Passage shown:

Panero, James, New Criterion


However perplexing the problems of the present and the future, however sobering the obligations laid upon the museums of America through the destruction of war, the past gives confidence for the days to come.

--Winifred E. Howe, A History of the Metropolitan Museum of Art, 1946

What's a museum? Lately, it seems, the answer is whatever we want. Today's museums can be tourist attractions, department stores, chic centers, town squares, catalysts of urban renewal, food courts, licensing brands, showcases for contemporary architecture, social clubs, LEED-certified environmentally conscious facilities, and franchise opportunities. A "well-run museum is eerily like an upscale suburban shopping mall," says an article in The New York Times. A cafe with "art on the side," advertises London's Victoria and Albert Museum. "We are in the entertainment business, and competing against other forms of entertainment out there," says a one-time spokesman for the Guggenheim museum. "Inclusive places that welcome diverse audiences" and "reflect our society's pluralism in every aspect of their operations and programs," suggests the American Association of Museums. "We live in a more global, multicultural society that cares about diversity and inclusivity," so "service to the community" is now among the museum's a la carte options, says Kaywin Feldman, the latest head of the Association of Art Museum Directors. As reported in The Wall Street Journal, museums are even about "bringing art to those with Alzheimer's or post-traumatic stress disorder, and farming crops for donation to local food banks," initiatives that have been promoted through grants from the National Endowment for the Arts.

Dataset excerpts:
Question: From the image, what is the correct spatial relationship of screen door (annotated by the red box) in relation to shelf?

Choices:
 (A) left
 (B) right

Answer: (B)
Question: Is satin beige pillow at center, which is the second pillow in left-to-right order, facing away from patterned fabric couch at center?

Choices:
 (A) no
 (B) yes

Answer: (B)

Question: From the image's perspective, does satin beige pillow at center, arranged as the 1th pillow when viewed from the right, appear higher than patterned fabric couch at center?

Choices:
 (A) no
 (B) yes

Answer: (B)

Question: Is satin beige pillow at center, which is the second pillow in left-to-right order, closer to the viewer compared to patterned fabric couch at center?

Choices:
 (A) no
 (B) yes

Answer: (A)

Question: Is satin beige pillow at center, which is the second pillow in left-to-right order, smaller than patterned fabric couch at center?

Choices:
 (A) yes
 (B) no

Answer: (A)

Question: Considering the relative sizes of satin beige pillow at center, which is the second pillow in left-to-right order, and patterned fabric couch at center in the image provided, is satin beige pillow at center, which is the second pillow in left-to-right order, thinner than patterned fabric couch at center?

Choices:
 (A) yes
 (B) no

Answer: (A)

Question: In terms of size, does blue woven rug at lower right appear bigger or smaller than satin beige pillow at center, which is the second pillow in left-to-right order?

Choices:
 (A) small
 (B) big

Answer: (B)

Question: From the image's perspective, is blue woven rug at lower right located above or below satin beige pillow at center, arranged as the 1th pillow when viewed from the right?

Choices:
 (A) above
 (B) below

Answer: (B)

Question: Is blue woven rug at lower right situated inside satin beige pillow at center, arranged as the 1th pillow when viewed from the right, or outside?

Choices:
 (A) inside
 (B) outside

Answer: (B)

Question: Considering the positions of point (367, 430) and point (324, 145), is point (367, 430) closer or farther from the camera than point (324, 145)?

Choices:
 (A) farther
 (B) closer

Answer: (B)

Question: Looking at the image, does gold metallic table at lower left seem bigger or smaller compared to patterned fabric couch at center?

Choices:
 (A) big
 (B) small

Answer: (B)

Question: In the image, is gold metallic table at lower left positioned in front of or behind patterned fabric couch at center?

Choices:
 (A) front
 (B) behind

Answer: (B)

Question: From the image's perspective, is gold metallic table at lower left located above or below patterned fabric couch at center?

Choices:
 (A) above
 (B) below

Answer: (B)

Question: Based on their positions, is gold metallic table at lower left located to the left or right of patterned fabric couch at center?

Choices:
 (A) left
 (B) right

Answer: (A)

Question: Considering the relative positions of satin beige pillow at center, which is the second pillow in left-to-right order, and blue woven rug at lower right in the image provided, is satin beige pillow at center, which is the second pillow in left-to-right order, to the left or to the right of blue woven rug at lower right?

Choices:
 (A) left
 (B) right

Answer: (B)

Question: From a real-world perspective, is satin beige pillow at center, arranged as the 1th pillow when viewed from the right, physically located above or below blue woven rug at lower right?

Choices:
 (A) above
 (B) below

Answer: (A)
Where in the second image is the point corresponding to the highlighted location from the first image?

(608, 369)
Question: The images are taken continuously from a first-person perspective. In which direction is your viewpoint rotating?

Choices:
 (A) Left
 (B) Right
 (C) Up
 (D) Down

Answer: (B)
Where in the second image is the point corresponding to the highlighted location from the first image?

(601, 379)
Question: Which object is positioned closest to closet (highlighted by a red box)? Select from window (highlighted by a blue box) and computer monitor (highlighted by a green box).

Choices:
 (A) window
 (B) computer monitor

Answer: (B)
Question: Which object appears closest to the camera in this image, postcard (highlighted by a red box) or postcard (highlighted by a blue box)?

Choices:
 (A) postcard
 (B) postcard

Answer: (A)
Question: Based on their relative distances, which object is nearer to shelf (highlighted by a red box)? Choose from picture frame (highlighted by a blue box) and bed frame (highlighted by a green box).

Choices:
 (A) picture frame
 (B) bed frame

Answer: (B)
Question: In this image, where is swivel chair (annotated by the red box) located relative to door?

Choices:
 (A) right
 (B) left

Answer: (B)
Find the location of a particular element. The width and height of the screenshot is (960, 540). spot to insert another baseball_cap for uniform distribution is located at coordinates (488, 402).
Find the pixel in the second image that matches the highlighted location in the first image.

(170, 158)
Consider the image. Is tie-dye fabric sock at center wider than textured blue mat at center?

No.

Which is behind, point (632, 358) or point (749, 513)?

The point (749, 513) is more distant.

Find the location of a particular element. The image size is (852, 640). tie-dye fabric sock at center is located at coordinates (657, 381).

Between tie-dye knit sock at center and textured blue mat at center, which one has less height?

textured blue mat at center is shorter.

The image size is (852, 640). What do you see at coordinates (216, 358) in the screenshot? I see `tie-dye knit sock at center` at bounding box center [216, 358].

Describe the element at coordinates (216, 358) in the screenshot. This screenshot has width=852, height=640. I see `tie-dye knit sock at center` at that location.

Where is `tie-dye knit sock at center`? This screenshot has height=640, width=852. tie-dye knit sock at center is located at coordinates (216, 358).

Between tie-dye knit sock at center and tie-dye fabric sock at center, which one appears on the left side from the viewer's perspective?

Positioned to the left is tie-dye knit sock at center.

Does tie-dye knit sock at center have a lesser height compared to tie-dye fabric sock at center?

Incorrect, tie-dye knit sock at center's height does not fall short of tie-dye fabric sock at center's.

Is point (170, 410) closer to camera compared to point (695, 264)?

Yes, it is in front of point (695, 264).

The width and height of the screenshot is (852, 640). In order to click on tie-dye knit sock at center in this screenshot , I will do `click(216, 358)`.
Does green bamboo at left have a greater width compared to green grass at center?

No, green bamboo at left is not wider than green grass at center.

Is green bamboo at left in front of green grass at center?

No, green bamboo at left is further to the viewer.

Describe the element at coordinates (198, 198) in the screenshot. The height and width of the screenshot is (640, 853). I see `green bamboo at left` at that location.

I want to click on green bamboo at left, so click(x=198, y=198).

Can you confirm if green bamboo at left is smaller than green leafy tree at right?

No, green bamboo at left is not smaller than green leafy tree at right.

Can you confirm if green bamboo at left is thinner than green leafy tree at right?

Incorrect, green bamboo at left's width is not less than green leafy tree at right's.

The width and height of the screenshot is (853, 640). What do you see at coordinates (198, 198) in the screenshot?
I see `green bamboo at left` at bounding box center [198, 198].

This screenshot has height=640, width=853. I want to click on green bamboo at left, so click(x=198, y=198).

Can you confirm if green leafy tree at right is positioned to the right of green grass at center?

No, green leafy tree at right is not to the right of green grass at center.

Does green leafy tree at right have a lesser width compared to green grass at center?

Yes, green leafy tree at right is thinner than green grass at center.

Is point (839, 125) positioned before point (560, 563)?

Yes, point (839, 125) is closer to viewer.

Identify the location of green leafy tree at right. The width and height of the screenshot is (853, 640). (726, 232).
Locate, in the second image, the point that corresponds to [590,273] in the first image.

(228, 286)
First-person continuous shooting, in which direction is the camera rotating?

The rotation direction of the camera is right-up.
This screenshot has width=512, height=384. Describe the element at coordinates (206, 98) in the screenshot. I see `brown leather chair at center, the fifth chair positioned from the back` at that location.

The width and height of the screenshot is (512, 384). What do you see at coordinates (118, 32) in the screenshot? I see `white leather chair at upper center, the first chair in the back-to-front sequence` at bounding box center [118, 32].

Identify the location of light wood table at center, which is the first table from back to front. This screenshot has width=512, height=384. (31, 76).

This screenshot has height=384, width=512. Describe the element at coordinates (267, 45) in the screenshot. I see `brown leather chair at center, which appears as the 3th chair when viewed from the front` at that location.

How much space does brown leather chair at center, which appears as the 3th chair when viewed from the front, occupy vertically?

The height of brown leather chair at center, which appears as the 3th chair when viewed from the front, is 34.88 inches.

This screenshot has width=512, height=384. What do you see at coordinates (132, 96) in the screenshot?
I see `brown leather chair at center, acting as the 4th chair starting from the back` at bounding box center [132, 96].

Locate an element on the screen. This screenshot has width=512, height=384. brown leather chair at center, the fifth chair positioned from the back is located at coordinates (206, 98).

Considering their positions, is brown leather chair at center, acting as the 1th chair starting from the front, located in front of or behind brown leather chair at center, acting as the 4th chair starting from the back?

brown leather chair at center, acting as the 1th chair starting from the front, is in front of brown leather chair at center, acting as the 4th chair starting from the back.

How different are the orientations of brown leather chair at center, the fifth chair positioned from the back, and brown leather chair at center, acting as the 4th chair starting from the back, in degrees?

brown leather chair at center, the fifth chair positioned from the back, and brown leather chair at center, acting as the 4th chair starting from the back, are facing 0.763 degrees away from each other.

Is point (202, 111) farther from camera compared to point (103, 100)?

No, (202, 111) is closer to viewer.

Requirement 1:
Restate word for word the part of the museum essay starting with "However perplexing the" and going on through "days to come.".
Requirement 2:
In the museum essay, who is named as the latest head of the Association of Art Museum Directors?
Work from the museum essay alone, without using the lines.

Exercise solution 1:
However perplexing the problems of the present and the future, however sobering the obligations laid upon the museums of America through the destruction of war, the past gives confidence for the days to come.

Exercise solution 2:
Kaywin Feldman